Federal Reserve chief Ben Bernanke last week sketched a gloomy picture of a stumbling U.S. recovery that will keep interest rates at rock-bottom levels well into 2014 and probably will require another stimulus injection.
If "recovery continues to be modest and progress on unemployment very slow and if inflation appears to be likely to be below target for a number of years out … then I think there would be a very strong case … for finding different additional tools for expansion – for expansionary policies or to support the economy," Mr. Bernanke told assembled reporters in this welcome new age of central bank candour.
A couple of days later, a less than robust U.S. GDP number underscored the Fed's dovish message and affirmed the view of bullish Treasury bond investors that their favourite, oft-maligned asset class still has plenty of room to run.
Buying U.S. and other government bonds made sense for the moneyed hordes fleeing crumbling Europe and anything else bearing a semblance of risk last year. But the lure of far better yields has lately been drawing the less risk-averse back to U.S. equities, high-yield corporate bonds and emerging market funds.
The siren song has familiar, if effective, lyrics. Interest rates have reached all-time lows and have nowhere to go but up – a change of direction that would surely unhinge the unhedged bond investor. Or as one headline in a publication aimed at U.S. investment advisers screamed last fall: "Disastrous Bond Rout Just Up the Road, Experts Warn."
Since then, U.S. rates have slid even further. The one-year Treasury bill sits at about 0.10 per cent. Five-year notes fell to a record low Friday of 0.76 per cent. Ten-year Treasuries hover under 2 per cent and even the 30-year bond is barely above 3 per cent.
So, the argument goes, it's simply not logical to tie up money at real rates effectively below zero when undervalued blue-chip stocks of powerhouse global companies offer far better dividend yields and terrific growth prospects. And if inflation should ever make a comeback, stocks will always fare better than bonds, because they typically provide a return above the rate of inflation, at least in the short term.
Robert Kessler, whose eponymous Denver-based firm, Kessler Investment Advisors, counsels large corporations and financial institutions around the world on U.S. Treasury investments, has heard all this before. And he acknowledges that the equity pitch sounds seductive.

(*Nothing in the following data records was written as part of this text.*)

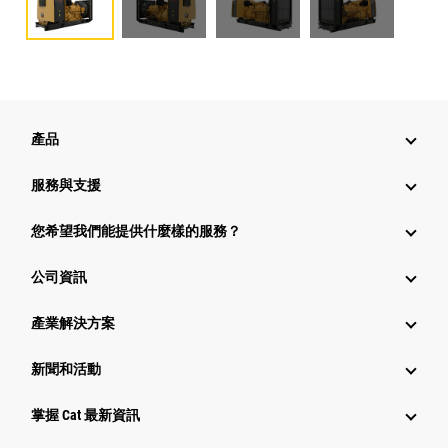
產品
服務與支援
您希望我們能提供什麼樣的服務？
公司資訊
產業解決方案
新聞和活動
掌握 Cat 最新資訊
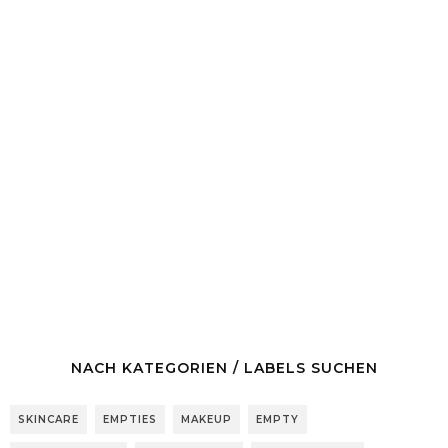
NACH KATEGORIEN / LABELS SUCHEN
SKINCARE
EMPTIES
MAKEUP
EMPTY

But Mr. Kessler says critics are missing what the Fed made crystal clear last week: Inflation is not looming on the horizon. Indeed, the U.S. has been in a deflationary mode for the past three months, and he sees the effective rate falling below 1 per cent by the summer, as demand weakens. Price pressures are absent in most other countries too.

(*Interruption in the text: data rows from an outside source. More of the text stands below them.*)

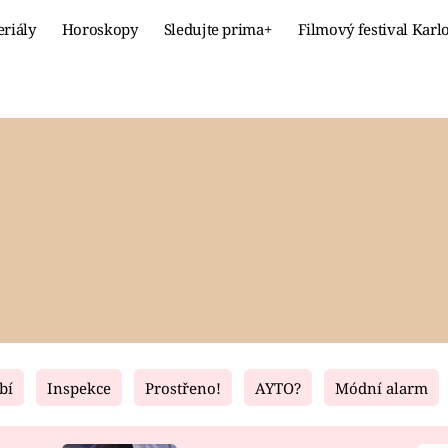
eriály
Horoskopy
Sledujte prima+
Filmový festival Karl
Celebrity
Recept
MÓDA A KRÁSA
HLAVNÍ JÍ
VZTAHY A SEX
SLADKÉ
PRIMA MAMINKA
ZDRAVÉ
bí
Inspekce
Prostřeno!
AYTO?
Módní alarm
Fresh
Living
RECEPTY
BYDLENÍ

Thus arguments about real versus nominal rates of return are "pure BS from the sell-side of the street." Indeed, last year, Treasuries delivered not only traditional safety – the return of capital – but real gains for the astute investor.
"The marketplace isn't being fair about where money consistently is being made."
He is paying particular attention to the five-year U.S. note, which he was piling into even before the Fed signalled its intentions last week. And he says Canadian government bonds offer the same opportunities for risk-free gains.
Investors shouldn't own treasuries because they're patriotic or think the instruments are a good long-term buy, Mr. Kessler says. "You should be buying treasuries because we know more about how this asset class moves up and down than any other. We are constantly being shown everything we need to know. No one can give you a better road map [in any other asset class]"
We also have a fairly good global picture of faltering growth, high unemployment and weak demand that will affect most asset classes, especially stocks and commodities.
World economic growth is forecast to slow dramatically this year, which makes it unreasonable to expect the big, globally exposed companies to post fatter profits, he says. "How can GE earn 10 per cent or more [which it is forecasting]when the whole global GDP won't exceed 1.5?"
Unlike Treasuries, stocks are captives of the indexes. If the S&P 500 falls 30 per cent, chances are each of its components will suffer similar losses, no matter how well insulated they may be from various potential shocks.
He expects investors will reach the same conclusion and that equities will take a heavy hit by the end of the first quarter.
Mr. Kessler doesn't see anything changing his bullish outlook on Treasuries any time soon. "The whole world is going to turn around in a split-second? No. Japan has been trying to do it for 20 years."
Those who don't agree with him, but still worry about the risks facing stocks can always stick with cash.
"There's nothing wrong with cash. The fact that you don't get any return is acceptable. At least you're not losing any money."